Target the focal peak of the high intensity focused ultrasound burst 10 millimeters deep and at 13 unique locations in the vertical direction spaced by five millimeters. Ensure that a tissue phantom is in place in the tank. Then, with the software, set the fluence and continuous wave exposure parameters.

Use the microscope to record thermal lesion formation as the high intensity focused ultrasound with a chosen peak negative pressure is directed at one location. These data are detector voltage versus time for short, high intensity focused ultrasound exposure for different phantoms under different conditions. In these data sets, the phantoms were also exposed to laser illumination.

However, one phantom did not have nanorods and one phantom did. In these data sets, both phantoms had nanorods, but one was exposed to laser illumination and the other phantom was not.

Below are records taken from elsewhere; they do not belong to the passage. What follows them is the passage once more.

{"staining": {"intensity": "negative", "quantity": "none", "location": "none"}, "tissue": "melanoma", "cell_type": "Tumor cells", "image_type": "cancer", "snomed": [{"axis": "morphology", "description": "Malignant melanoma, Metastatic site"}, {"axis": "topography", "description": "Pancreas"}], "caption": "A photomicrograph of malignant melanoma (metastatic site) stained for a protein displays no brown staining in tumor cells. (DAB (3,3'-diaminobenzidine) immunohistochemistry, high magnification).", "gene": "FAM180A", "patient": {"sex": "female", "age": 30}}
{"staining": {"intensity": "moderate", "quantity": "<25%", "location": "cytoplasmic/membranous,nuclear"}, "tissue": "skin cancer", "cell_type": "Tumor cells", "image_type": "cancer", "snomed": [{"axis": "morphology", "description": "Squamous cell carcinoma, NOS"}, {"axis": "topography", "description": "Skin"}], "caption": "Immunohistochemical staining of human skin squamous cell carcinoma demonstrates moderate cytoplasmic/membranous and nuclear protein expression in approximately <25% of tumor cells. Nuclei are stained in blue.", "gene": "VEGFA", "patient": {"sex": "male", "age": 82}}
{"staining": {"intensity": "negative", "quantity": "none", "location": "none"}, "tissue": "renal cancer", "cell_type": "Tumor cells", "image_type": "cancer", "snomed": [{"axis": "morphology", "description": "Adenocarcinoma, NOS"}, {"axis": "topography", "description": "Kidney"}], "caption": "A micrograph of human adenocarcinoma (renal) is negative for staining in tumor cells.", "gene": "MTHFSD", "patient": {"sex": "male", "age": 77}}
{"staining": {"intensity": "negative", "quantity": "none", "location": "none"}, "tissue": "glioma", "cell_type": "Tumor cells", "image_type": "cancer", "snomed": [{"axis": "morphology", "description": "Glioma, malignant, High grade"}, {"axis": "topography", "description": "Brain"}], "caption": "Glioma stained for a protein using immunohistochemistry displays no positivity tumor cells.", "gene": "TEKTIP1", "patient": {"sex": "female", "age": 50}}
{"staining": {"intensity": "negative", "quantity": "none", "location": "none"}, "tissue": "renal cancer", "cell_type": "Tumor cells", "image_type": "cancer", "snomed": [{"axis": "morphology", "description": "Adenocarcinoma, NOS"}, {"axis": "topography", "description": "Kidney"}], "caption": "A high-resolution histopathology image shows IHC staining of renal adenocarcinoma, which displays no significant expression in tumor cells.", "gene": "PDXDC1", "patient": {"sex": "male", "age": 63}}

This demonstrates that broadband emissions are detected only when nanoparticles, ultrasound exposure, and laser illumination are all present.

This microscope video provides an example of the formation of thermal and cavitation lesions in a gel phantom with nanorods exposed to high intensity focused ultrasound and laser illumination. While attempting this procedure, it is important to remember to wear suitable personal protective equipment when handling the chemicals and ensure correct eye protection is used when using the laser. After its development, this technique could pave the way for researchers in the field of high intensity focused ultrasound therapy to explore using molecular targeted nanoparticles to enhance cancer treatments through targeted and fast thermal ablations.